## EXERCISE
Apart from the images, every record here needs to be copied exactly.
-- MATERIAL FOR THE TASK follows --
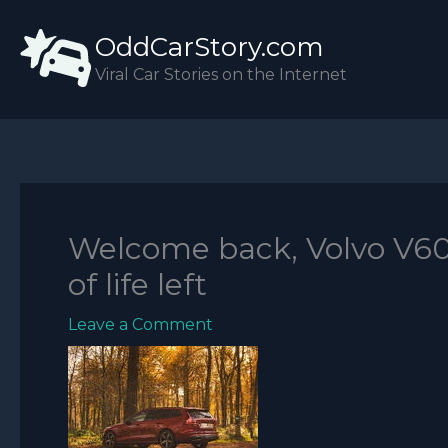
Skip
OddCarStory.com
to
content
Viral Car Stories on the Internet
Welcome back, Volvo V60: 
of life left
Leave a Comment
-- MATERIAL FOR THE TASK concluded --
## TASK RESPONSE
Skip
OddCarStory.com
to
content
Viral Car Stories on the Internet
Welcome back, Volvo V60: 
of life left
Leave a Comment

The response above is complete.